La “rivoluzione culturale” in Palestina è ancora molto lontana
10 Maggio 2010
Nel fine settimana l’Autorità nazionale palestinese si è riunita decidendo di riprendere il dialogo, per ora indiretto, con Israele: i "proximity talks". La mediazione dell’inviato speciale americano Mitchell ha ottenuto quindi il primo risultato concreto da quando è iniziata la politica obamiana dei piccoli passi: sbloccare lo status quo successivo a "Piombo Fuso", la guerra di Gaza, che aveva interrotto i rapporti fra le rispettive diplomazie, e ricreare le condizioni per le trattative del processo di pace. Hamas, che continua a controllare la Striscia, ha contestato duramente la decisione di Abu Mazen. La spaccatura all’interno del mondo palestinese, dunque, non è finita. Esistono "due" palestine, ognuna con la sua politica verso Israele.
Nel corso di decenni, l’OLP è riuscita a fare molto per i palestinesi. E’ passata da una prima fase di "nativismo armato" ad una seconda fase partitica, nazionalista, in grado di promuovere la ‘causa’ a livello planetario, immune alle concessioni diplomatiche; poi, con la costituzione dell’Autorità Nazionale, si è cominciato a dare delle fondamenta istituzionali all’idea di Patria, costruendo un edificio ancora debole, ma che un giorno, come ha detto Netanyahu, diventerà lo stato palestinese.
Mitchell per adesso non si cura di Gaza, concentrandosi sulla West Bank, ma in realtà anche fra i negoziatori dell’ANP scarseggiano le idee nuovea. La stessa decisione di riprendere i talks sembra un modo per sfruttare la lentezze e le indecisioni americane: farsi avanti, mostrarsi disponibili al negoziato, per poi tirarsi indietro la momento giusto. Una strategia nota quella palestinese, un po’ meno se pensiamo agli Usa. Guardando le immagini dell’ultima riunione dell’ANP, quella in cui è stato dato il via libera ai talks, ci renderemo conto che l’età media dell’esecutivo di Abu Mazen è sulla sessantina d’anni, e anche di più, il che vuol dire che si tratta di uomini politici che appartengono, ideologicamente e dal punto di vista della loro storia personale, a una generazione vecchia, prigioniera di una visione datata del conflitto, che non è detto coincida più con i bisogni materiali del popolo palestinse.

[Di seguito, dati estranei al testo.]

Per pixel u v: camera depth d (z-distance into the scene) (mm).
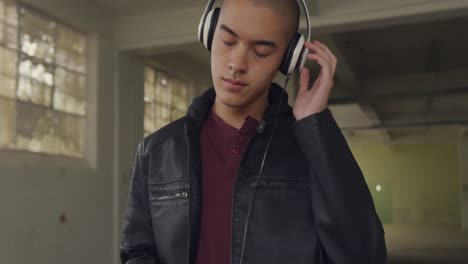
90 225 4605
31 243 3861
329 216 858
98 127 4797
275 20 853
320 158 872
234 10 860
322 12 4547
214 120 1014
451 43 7168
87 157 4727
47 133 4191
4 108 3713
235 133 986
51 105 4258
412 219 19812
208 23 941
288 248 897
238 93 892
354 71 8383
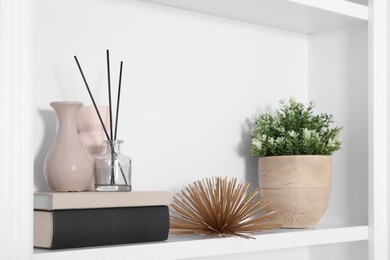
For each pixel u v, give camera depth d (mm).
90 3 1384
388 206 1612
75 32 1359
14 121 971
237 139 1631
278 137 1537
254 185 1659
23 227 973
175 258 1199
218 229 1326
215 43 1597
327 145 1532
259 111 1682
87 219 1094
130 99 1438
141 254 1143
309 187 1487
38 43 1305
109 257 1097
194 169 1542
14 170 968
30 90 988
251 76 1669
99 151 1269
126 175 1202
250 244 1329
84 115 1268
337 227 1562
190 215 1362
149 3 1479
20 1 980
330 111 1748
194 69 1554
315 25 1690
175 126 1513
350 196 1700
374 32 1601
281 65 1736
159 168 1480
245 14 1585
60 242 1065
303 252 1765
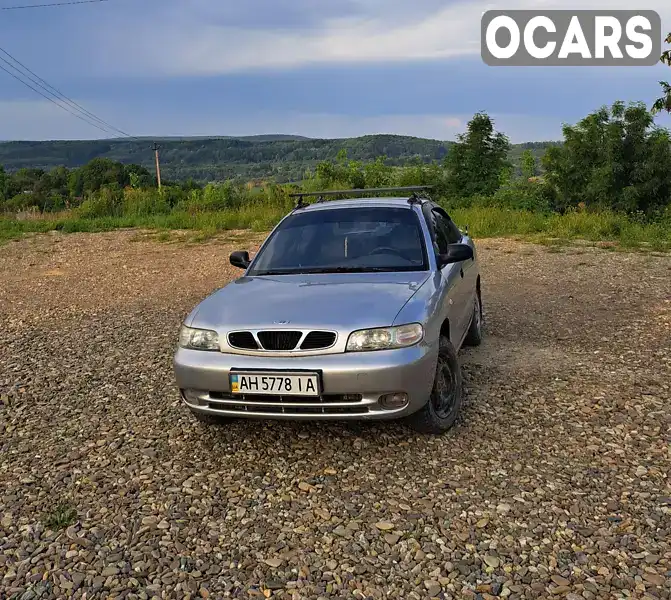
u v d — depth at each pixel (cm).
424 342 384
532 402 478
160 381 563
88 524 331
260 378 375
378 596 269
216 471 386
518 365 576
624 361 579
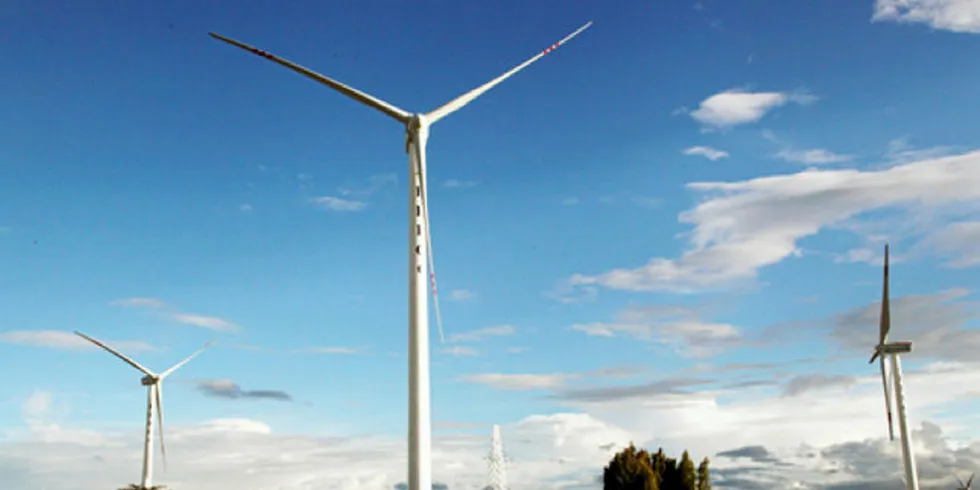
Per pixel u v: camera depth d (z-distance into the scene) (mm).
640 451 120438
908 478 100500
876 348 103188
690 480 119750
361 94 79500
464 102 80688
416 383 72438
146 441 127562
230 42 82062
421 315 74062
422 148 78438
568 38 86312
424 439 71625
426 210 77312
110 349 127750
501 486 116500
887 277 102625
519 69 83750
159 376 129250
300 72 80750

I leader usano parole d’ordine stonate rispetto al vocabolario di cui avrebbe bisogno una moderna democrazia, nel momento in cui sta costituendo come stato. Perfino i "maverick" della politica palestinese, come l’intellettuale e attivista Barghouti (secondo solo ad Abu Mazen nelle ultime elezioni), che si definisce un nonviolento e viene corteggiato dalla grande stampa internazionale (di questi giorni una lunga intervista a Foreign Policy), ricorrono ai soliti cliché sulla resistenza palestinese: l’apartheid, un repertorio che non ha perso il suo appeal ma sembra ormai separato dall’attualità, dalle esigenze della Palestina di domani (quelle della crescita economica, ad esempio).
I giovani palestinesi lamentano l’incapacità delle classi dirigenti di trovare soluzioni nuove a problemi antichi. Il malumore cresce e questo potrebbe essere il segno che qualcosa è destinato a muoversi: una ‘rivoluzione democratica’ in Palestina? Riconoscere che Isreale è uno stato ebraico? Rompere l’unità palestinese puntando su un accordo separato che escluda Hamas? Sono solo alcune domande, nell’eventualità che i proximity talks possano sbocciare in un vero negoziato tra palestinesi e israeliani.